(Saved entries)

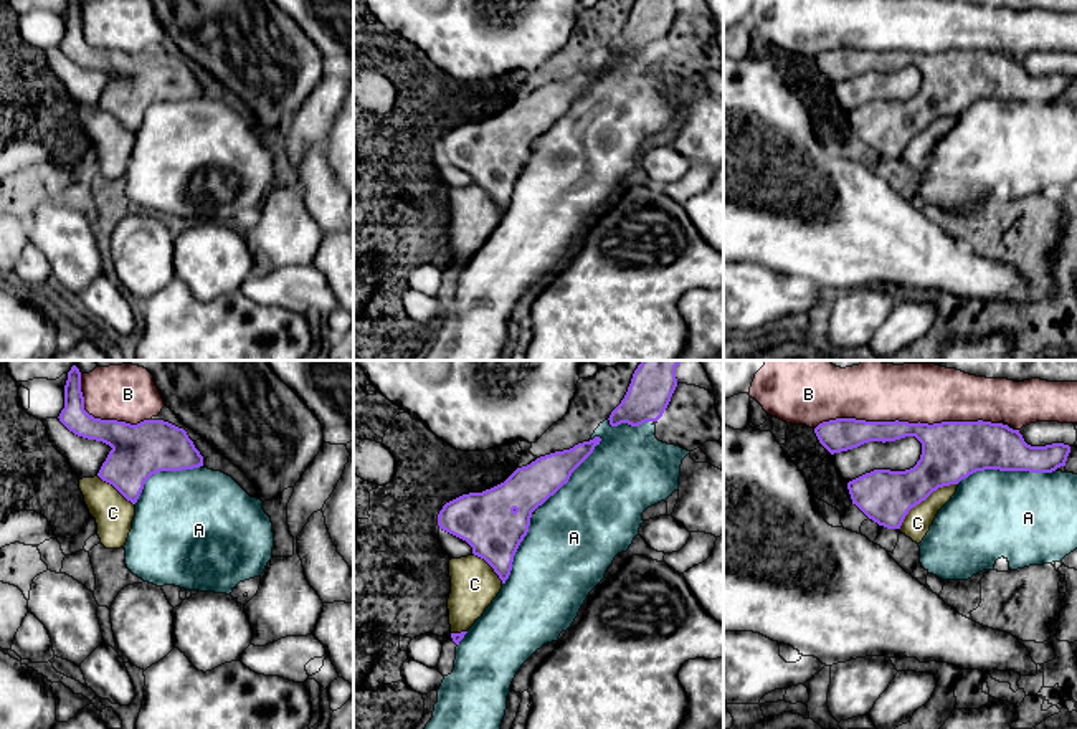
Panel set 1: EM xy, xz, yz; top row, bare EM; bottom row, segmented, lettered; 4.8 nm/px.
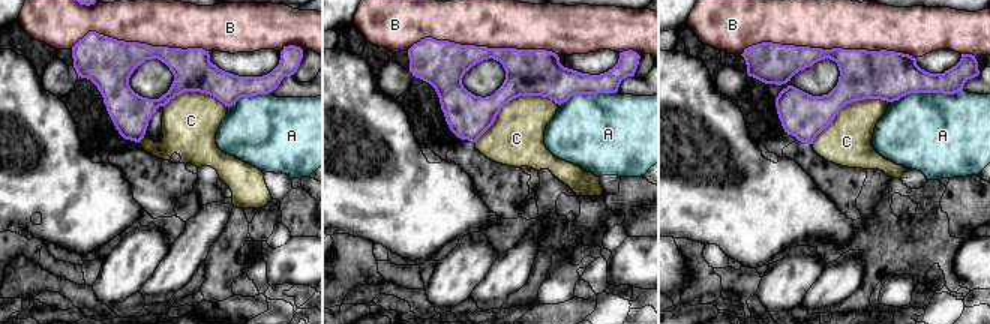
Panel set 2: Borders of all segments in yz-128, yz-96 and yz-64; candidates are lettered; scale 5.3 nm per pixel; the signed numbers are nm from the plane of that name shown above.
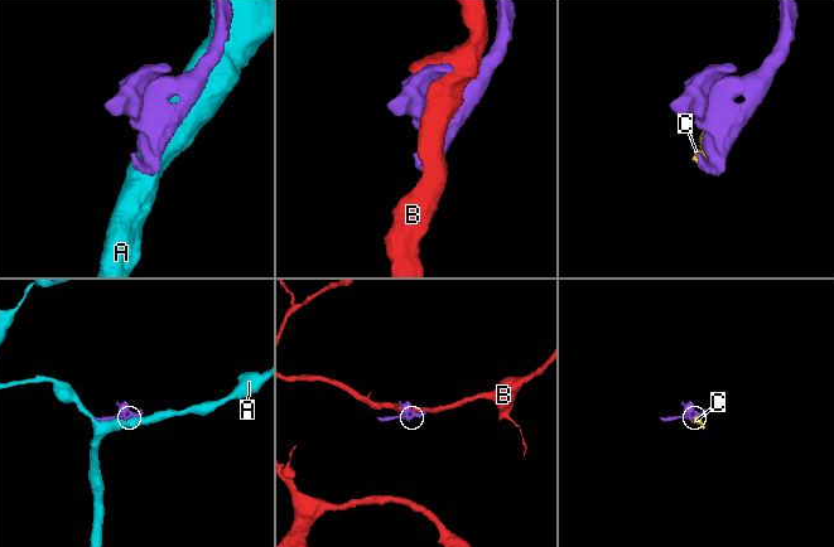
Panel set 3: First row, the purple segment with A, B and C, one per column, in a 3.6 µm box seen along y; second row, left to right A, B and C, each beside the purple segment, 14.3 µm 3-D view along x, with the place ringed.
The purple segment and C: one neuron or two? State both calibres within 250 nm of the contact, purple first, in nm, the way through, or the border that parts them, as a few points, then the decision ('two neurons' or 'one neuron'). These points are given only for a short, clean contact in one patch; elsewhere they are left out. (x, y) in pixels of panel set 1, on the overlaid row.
280 nm thick on the purple side, 130 nm on the other; two neurons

▸ **Problem description**
Go through the data and copy every line that includes "lettered".

▸ **Your response**
Panel set 1: EM xy, xz, yz; top row, bare EM; bottom row, segmented, lettered; 4.8 nm/px.
Panel set 2: Borders of all segments in yz-128, yz-96 and yz-64; candidates are lettered; scale 5.3 nm per pixel; the signed numbers are nm from the plane of that name shown above.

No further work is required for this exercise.